Lyon. Dans la soirée, Henri AMORETTI, chef des services de la rédaction du quotidien « Le Progrès de Lyon », reçoit du censeur plusieurs dépêches à publier obligatoirement sous peine d’interdiction du journal. Émanant de Washington, elles font état d’un soi disant projet et de dépouillement de la France par les Américains en cas de victoire alliée.

Au cours d’une réunion de direction à laquelle participent Emile BREMOND, Hélène BREMOND, Henri AMORETTI, Yves FARGE, Georges ALTMAN, René ROURE, Pierre CORVAL, le directeur Emile BREMOND met aux voix la décision de publier ou pas. La décision de ne pas publier est prise à l’unanimité moins une voix.

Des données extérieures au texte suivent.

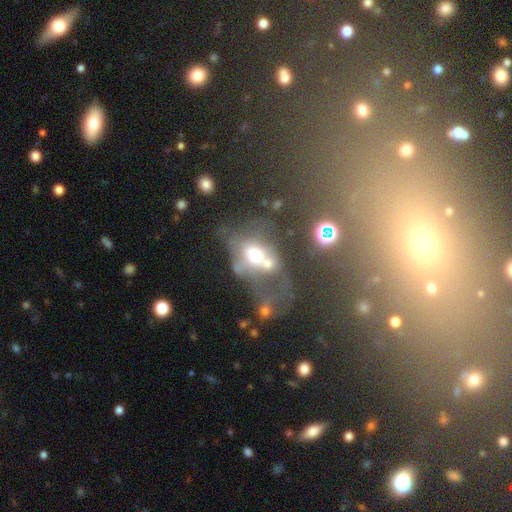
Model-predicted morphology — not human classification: smooth-or-featured: smooth: 43% | featured or disk: 39% | star or artifact: 18%
  merging: merger: 53% | major disturbance: 26% | none: 13% | minor disturbance: 8%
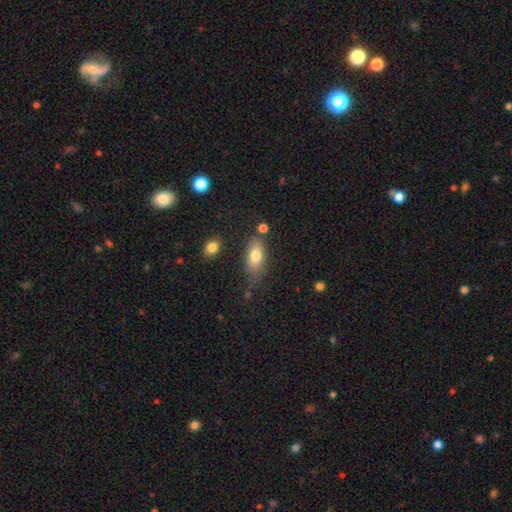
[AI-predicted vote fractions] smooth_or_featured: smooth (p=0.75) [alt: featured or disk p=0.16]
how_rounded: in between (p=0.81) [alt: cigar-shaped p=0.13]
merging: none (p=0.65) [alt: minor disturbance p=0.22]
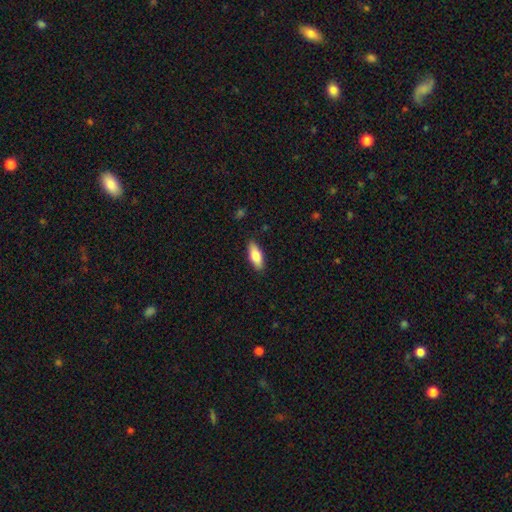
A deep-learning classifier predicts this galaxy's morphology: smooth_or_featured: smooth (p=0.77) [alt: featured or disk p=0.17]
how_rounded: in between (p=0.72) [alt: cigar-shaped p=0.25]
merging: none (p=0.87) [alt: minor disturbance p=0.10]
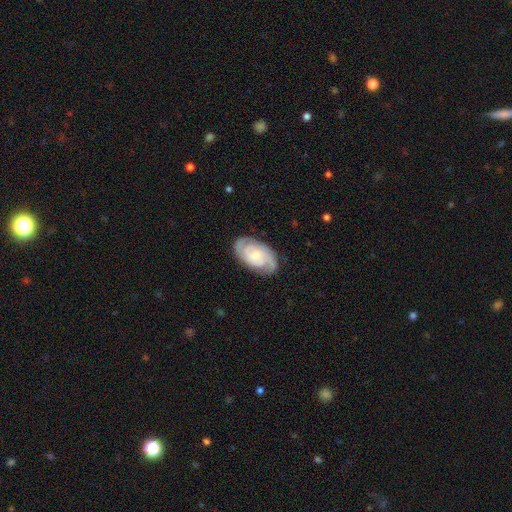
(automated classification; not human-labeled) Overall: featured or disk (81%). Edge-on disk: no (96%). Bar: no (64%; weak 30%). Spiral arms: yes (97%). Spiral arm count: 2 (72%). Spiral winding: tight (61%; medium 33%). Bulge size: small (52%; moderate 35%). Merging: none (82%).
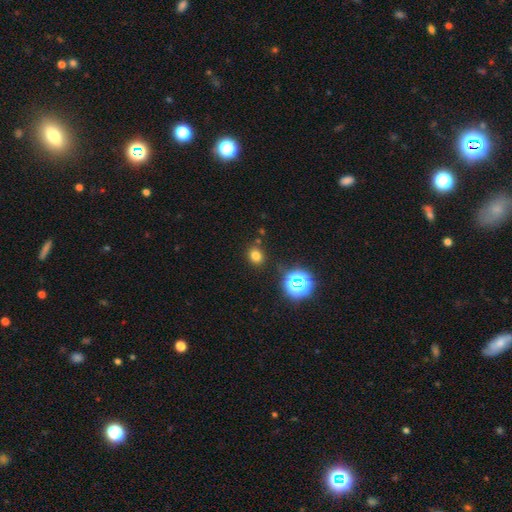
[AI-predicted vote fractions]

Plus tard Henri AMORETTI participe avec Hélène BREMOND et Yves FARGE à la création du Comité National des Journalistes, Bureau de liaison pour la presse clandestine zone sud. (Garcin 1944 et Permezel 2003)

 

Lyon. Le journal Paris-Soir annonce qu’il suspend sa publication en raison de l’occupation de Lyon par les Allemands. Son numéro est saisi. (Garcin 1944 et Aulas 1974)

 

Lyon. Au moment de l’invasion de la zone libre par les Allemands, le général FRERE ancien gouverneur militaire de Lyon entre août 1940 et juillet 1941, passe dans la clandestinité et prend le commandement de l’ORA. (Permezel 2001)

 

Vaulx en Velin. Joseph BLEIN, cultivateur maraîcher dans la commune cache dans ses bâtiments toutes les fiches du service démographique lyonnais relatives à la mobilisation des renforts de l’armée. (Permezel 2003)

 

12 novembre 1942

 

Lyon. Arrivée à Lyon de Klaus BARBIE.

23 octobre 1913. Naissance à Bad Godesberg de Nikolaus BARBIE fils d’un couple d’enseignants catholiques. « Sil est très attaché à sa mère, il entretient avec son père, revenu de guerre mutilé et moralement brisé en 1918, des rapports empoisonnés par la peur, aggravés par un alcoolisme croissant (…) Sa perte de confiance dans l’autorité paternelle suscite très tôt chez lui l’attente passionnée d’un leader politique. Ce besoin sera le terreau qui préparera son endoctrinement idéologique. »

Son désir de revanche est aussi augmenté par l’occupation française de la Rhénanie, son père rejoignant lui même la résistance allemande.

1925. Klaus BARBIE quitte la maison familiale pour entrer au lycée Friedrich-Wilhelin de Trèves.

1929. Son père bénéficiant d’une retraite anticipée s’installe à Trèves. Klaus retrouve la maison.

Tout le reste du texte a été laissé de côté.